## What needs to be done
Make an exact copy of all the records, one that contains none of the pictures.
☆ ☆ ☆ ☆ ☆
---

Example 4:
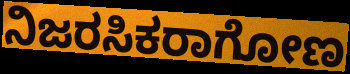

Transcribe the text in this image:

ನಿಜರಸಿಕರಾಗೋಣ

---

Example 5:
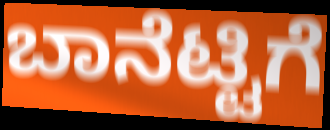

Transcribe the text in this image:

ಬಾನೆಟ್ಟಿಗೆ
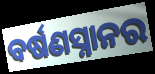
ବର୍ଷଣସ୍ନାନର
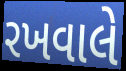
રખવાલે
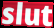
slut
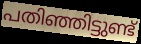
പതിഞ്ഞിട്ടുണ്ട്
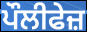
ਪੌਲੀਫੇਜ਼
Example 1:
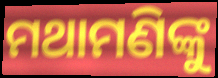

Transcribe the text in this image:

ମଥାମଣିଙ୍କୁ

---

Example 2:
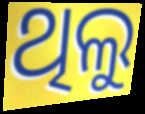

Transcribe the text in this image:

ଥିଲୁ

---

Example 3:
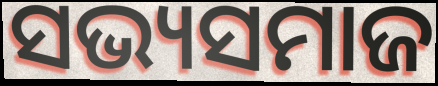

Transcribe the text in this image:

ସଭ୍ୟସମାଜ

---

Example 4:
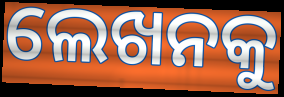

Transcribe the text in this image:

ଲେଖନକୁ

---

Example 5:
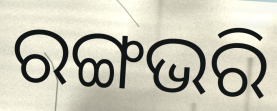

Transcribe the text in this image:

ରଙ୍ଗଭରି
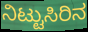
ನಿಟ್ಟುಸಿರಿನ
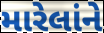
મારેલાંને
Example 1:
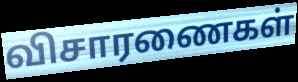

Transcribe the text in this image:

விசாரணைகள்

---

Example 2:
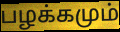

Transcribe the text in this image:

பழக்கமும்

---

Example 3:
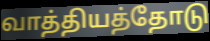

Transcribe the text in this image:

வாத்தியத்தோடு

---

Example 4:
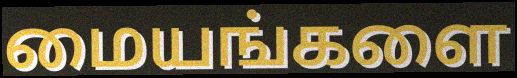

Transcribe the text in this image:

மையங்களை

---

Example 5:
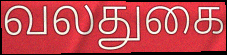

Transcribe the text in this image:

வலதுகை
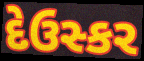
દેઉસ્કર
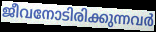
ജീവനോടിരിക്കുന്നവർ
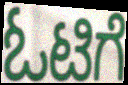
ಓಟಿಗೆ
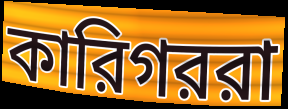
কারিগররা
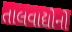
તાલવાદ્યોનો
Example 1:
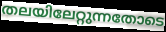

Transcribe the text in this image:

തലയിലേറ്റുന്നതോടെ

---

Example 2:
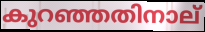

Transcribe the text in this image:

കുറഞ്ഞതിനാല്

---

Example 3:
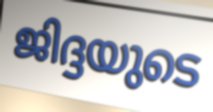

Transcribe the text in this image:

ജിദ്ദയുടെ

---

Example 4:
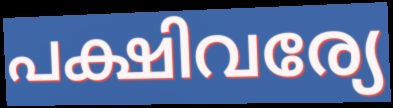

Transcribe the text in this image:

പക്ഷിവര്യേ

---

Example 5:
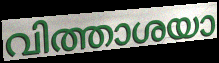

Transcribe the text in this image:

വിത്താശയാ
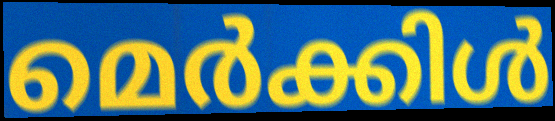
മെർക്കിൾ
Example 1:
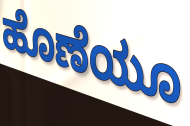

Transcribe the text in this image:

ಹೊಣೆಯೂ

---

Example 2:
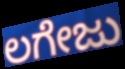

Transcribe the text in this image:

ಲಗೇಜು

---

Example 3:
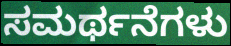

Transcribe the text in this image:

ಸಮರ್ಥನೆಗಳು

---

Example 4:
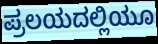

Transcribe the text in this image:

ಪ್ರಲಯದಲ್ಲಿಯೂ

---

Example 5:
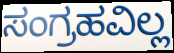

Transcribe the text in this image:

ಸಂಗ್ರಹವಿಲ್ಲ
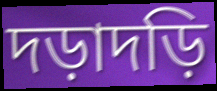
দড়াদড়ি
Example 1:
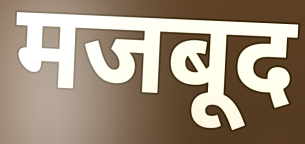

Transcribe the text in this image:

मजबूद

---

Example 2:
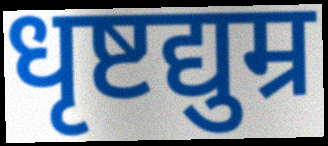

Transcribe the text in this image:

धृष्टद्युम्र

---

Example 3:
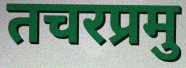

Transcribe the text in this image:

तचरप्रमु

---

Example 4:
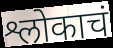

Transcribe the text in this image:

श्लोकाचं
☆ ☆ ☆ ☆ ☆
## Exercise result
---

Example 4:

Transcribe the text in this image:

ನಿಜರಸಿಕರಾಗೋಣ

---

Example 5:

Transcribe the text in this image:

ಬಾನೆಟ್ಟಿಗೆ
ବର୍ଷଣସ୍ନାନର
રખવાલે
slut
പതിഞ്ഞിട്ടുണ്ട്
ਪੌਲੀਫੇਜ਼
Example 1:

Transcribe the text in this image:

ମଥାମଣିଙ୍କୁ

---

Example 2:

Transcribe the text in this image:

ଥିଲୁ

---

Example 3:

Transcribe the text in this image:

ସଭ୍ୟସମାଜ

---

Example 4:

Transcribe the text in this image:

ଲେଖନକୁ

---

Example 5:

Transcribe the text in this image:

ରଙ୍ଗଭରି
ನಿಟ್ಟುಸಿರಿನ
મારેલાંને
Example 1:

Transcribe the text in this image:

விசாரணைகள்

---

Example 2:

Transcribe the text in this image:

பழக்கமும்

---

Example 3:

Transcribe the text in this image:

வாத்தியத்தோடு

---

Example 4:

Transcribe the text in this image:

மையங்களை

---

Example 5:

Transcribe the text in this image:

வலதுகை
દેઉસ્કર
ജീവനോടിരിക്കുന്നവർ
ಓಟಿಗೆ
কারিগররা
તાલવાદ્યોનો
Example 1:

Transcribe the text in this image:

തലയിലേറ്റുന്നതോടെ

---

Example 2:

Transcribe the text in this image:

കുറഞ്ഞതിനാല്

---

Example 3:

Transcribe the text in this image:

ജിദ്ദയുടെ

---

Example 4:

Transcribe the text in this image:

പക്ഷിവര്യേ

---

Example 5:

Transcribe the text in this image:

വിത്താശയാ
മെർക്കിൾ
Example 1:

Transcribe the text in this image:

ಹೊಣೆಯೂ

---

Example 2:

Transcribe the text in this image:

ಲಗೇಜು

---

Example 3:

Transcribe the text in this image:

ಸಮರ್ಥನೆಗಳು

---

Example 4:

Transcribe the text in this image:

ಪ್ರಲಯದಲ್ಲಿಯೂ

---

Example 5:

Transcribe the text in this image:

ಸಂಗ್ರಹವಿಲ್ಲ
দড়াদড়ি
Example 1:

Transcribe the text in this image:

मजबूद

---

Example 2:

Transcribe the text in this image:

धृष्टद्युम्र

---

Example 3:

Transcribe the text in this image:

तचरप्रमु

---

Example 4:

Transcribe the text in this image:

श्लोकाचं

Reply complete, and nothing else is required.